## Required actions
[a] In the essay on the logic of scission, who in Plato's Phaedo is said to "have the right of it"?
[b] Do these statements agree with the essay on the logic of scission? Answer yes or no for each, quoting the words of the essay that decide it. (i) Plato gives Simmias room. (ii) Plato's divided line is called the bar of occidental metaphysics. (iii) The real needs a criterion of choice.
[c] Continue the essay on the logic of scission from its last sentence.

## Excerpt to read
Logic of Scission


In Plato’s Phaedo, Simmias has the right of it:

I think, Socrates, as perhaps you do too, that in these matters certain knowledge is either impossible or very hard to come by in this life; but that even so, not to test what is said about them in every possible way, without leaving off till one has examined them exhaustively from every aspect, shows a very feeble spirit; on these questions one must achieve one of two things: either learn or find out how things are; or, if that’s impossible, then adopt the best and least refutable of human doctrines, embarking on it as a kind of raft, and risking the dangers of the voyage through life, unless one could travel more safely and with less risk, on a securer conveyance afforded by some divine doctrine.1

Knowledge not as a matter of certainty, but as an achievement,2 an adventure,3 a wager.4 But Plato never gives Simmias room. His challenges to Socrates’s arguments cannot be answered, only confounded, twisted. If not, the bar of metaphysics, that terrible wound in the real, might start to heal—and then what would be the use of a philosopher and his academy?


Plato’s divided line, the bar of occidental metaphysics, operates through scission, a machine for cutting, a knife for dividing. Through the logic of this scission, a “syntax” is elaborated, a “matrix” that grids the real.5 This is “philosophical decision,” the operation of “analysis,” the move whereby the real is thoroughly loosened, decomposed into constituents and reordered according to the will of the philosopher.6 What is needed instead is “vision,” a “scientific thinking of the One [that] excludes its dismemberment into a syntactical side and a real side.”7 There is only the real, the One, “a real singulare tantum [single as such, single only],” and it is because the real is the singular as such that science is possible, that nonphilosophical vision can become the beginning of our inquiry: look and see, there is the “individual implying the immediately absolute,” there, and there, and there.8

The effect of the One, the “real content” of this effect, is its “unilaterality” and “irreversibility,” the “de-jection” or “de-position of Being by the One” that presents to our vision the “extra-empirical multiplicity” of what is, the “non-positional” and “non-objectivizable diversity” of the real.9 This real cannot be “determined in an ontological mode,” is “in no way decidable, not even partially,” and indeed, has “no need of any criterion of choice nor of any critique.”10 Critique—krī́nō, to separate, divide, distinguish, decide—must always “justify or legitimate itself,” but for scientific vision “there is nothing to choose, no multiplicity of significations or interpretations of the One, no ontological or rational foundation that would be more powerful than” the real itself, the real given to our senses.11 Science is always already with what it studies. Our vision is presented with a myriad of indices to study and discuss, to see, and touch, and taste.

## Extracted material

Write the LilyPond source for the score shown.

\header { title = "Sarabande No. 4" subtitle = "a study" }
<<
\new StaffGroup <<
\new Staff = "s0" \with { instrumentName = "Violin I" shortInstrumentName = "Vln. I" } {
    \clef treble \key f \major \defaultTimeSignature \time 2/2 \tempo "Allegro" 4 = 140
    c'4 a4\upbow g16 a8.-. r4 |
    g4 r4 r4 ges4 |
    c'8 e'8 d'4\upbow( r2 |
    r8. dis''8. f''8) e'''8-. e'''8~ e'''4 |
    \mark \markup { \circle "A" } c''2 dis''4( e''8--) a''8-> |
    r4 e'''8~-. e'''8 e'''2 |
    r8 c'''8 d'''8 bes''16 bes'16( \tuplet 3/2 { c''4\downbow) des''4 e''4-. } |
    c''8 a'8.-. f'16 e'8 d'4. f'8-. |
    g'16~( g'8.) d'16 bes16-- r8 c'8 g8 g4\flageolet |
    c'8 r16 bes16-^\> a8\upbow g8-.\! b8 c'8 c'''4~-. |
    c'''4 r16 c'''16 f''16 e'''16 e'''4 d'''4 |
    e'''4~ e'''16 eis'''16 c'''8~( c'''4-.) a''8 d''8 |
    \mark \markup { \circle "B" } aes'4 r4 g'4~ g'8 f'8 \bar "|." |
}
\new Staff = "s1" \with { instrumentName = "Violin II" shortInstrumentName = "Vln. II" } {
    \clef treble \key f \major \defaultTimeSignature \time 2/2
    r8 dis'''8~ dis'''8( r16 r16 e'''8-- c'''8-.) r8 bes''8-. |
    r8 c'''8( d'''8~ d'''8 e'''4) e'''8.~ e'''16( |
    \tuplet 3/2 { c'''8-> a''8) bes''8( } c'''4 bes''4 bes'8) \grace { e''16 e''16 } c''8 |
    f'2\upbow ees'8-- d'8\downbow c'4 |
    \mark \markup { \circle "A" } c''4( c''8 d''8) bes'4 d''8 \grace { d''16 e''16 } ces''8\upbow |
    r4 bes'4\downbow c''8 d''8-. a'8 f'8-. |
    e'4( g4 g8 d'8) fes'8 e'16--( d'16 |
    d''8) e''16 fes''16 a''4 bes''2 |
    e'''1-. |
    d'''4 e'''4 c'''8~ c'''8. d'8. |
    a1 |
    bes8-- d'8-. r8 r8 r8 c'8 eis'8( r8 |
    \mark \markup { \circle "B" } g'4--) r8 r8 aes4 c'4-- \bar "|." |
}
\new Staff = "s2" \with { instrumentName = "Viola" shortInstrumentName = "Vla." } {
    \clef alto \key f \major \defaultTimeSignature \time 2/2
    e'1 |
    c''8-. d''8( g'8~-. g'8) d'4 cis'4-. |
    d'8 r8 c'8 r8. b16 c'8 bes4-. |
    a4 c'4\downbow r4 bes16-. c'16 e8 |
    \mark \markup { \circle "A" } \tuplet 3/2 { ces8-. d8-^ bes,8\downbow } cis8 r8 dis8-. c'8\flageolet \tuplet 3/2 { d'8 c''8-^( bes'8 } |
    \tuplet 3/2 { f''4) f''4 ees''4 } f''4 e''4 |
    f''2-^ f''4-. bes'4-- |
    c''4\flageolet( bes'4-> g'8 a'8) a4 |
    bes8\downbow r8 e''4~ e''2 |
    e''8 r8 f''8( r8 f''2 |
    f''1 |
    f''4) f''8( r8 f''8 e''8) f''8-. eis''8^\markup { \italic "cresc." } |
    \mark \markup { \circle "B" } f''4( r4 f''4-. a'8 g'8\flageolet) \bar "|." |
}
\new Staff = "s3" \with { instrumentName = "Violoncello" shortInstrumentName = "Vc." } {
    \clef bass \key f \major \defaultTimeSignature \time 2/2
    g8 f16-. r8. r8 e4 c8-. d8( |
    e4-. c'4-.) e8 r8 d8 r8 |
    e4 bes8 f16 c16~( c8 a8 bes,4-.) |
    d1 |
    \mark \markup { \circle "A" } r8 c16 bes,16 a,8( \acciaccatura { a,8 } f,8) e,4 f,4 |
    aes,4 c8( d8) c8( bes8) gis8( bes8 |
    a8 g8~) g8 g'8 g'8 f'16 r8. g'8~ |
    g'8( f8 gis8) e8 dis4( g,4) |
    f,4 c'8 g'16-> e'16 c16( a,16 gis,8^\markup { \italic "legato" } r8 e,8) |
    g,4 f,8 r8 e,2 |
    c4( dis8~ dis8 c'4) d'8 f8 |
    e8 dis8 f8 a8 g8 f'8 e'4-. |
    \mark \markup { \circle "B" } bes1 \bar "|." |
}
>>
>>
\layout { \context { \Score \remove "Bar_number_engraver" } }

## Answers
[a] Simmias.

[b]
(i) No: "But Plato never gives Simmias room."
(ii) Yes: "Plato’s divided line, the bar of occidental metaphysics, operates through scission"
(iii) No: "has “no need of any criterion of choice nor of any critique.”"

[c]
In science we discover the bar, the divided line, the syntax of the real, to be grounded in an “abyss” of “radical absurdity.”12 Our vision, our generic science, begins from this premise of absurdity, embracing “this diversity, radical that-ness or in itself … a diversity that is absolutely indifferent, [which] grounds … an absolute or indifferent choice.”13 There is nothing to choose, no need to choose, we are already with what we would choose, and this is the very “essence of choice, of absolutely any choice whatsoever without any limitation.”14 Our vision, our generic science, is, therefore, the practice of a “transcendental possibilization that frees choice as possible.”15

Plato would foreclose this choice, would deny the real, in favour of his decision—a “strategy,” a “logic,” and an “economy” performed and instituted with a single cut.16


Socrates asks, “do sight and hearing afford mankind any truth, or aren’t even the poets always harping on such themes, telling us that we neither hear nor see anything accurately?”17 Certainly, he continues, whenever the soul “sets about examining anything in company with the body, it is completely taken in by it.”18 To be a true philosopher, one must “undertake the hunt for each reality alone by itself and unsullied”—each reality, which is to say, each constituent of Plato’s syntax, each form, each decision.19 The true philosopher must be “separated as far as possible from his eyes and ears, and virtually from his whole body, on the ground that it confuses the soul, and doesn’t allow it to gain truth and wisdom when in partnership with it.”20 To know in this way is to be “pure,” to be separated “from the body’s folly,” and so to attain “through our own selves [to] all that is unsullied.”21 To know in this way is to decide against the real, to deny the absurdity of any such decision.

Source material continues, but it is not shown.